(Saved entries)
[Start of section]

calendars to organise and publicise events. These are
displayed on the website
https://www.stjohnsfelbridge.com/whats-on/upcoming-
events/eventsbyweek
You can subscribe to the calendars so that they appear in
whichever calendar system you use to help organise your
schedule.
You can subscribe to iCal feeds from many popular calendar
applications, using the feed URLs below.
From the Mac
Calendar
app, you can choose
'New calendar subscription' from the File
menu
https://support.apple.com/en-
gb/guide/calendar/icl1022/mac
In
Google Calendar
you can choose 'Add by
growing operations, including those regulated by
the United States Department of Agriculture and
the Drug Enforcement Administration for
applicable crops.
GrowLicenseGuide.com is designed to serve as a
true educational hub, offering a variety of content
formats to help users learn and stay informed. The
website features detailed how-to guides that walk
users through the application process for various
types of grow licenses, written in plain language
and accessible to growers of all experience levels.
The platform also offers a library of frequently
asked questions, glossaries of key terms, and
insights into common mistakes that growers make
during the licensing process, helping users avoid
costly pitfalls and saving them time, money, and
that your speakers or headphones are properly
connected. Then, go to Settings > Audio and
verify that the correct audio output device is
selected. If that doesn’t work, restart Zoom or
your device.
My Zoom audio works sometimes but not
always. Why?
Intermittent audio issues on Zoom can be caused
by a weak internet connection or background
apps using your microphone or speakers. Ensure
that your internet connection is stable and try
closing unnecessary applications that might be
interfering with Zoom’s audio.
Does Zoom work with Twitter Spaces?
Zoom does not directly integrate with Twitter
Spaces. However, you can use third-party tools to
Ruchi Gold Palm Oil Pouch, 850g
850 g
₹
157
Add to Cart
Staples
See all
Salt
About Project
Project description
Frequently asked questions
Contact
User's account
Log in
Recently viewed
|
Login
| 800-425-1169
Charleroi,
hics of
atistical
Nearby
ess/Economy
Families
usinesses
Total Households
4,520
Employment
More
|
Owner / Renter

[End of section]

= WHAT THE TASK REQUIRES =
Your task is to copy every line of the entries that contains the string "with".

= EXERCISE RESPONSE =
interfering with Zoom’s audio.
Does Zoom work with Twitter Spaces?
Zoom does not directly integrate with Twitter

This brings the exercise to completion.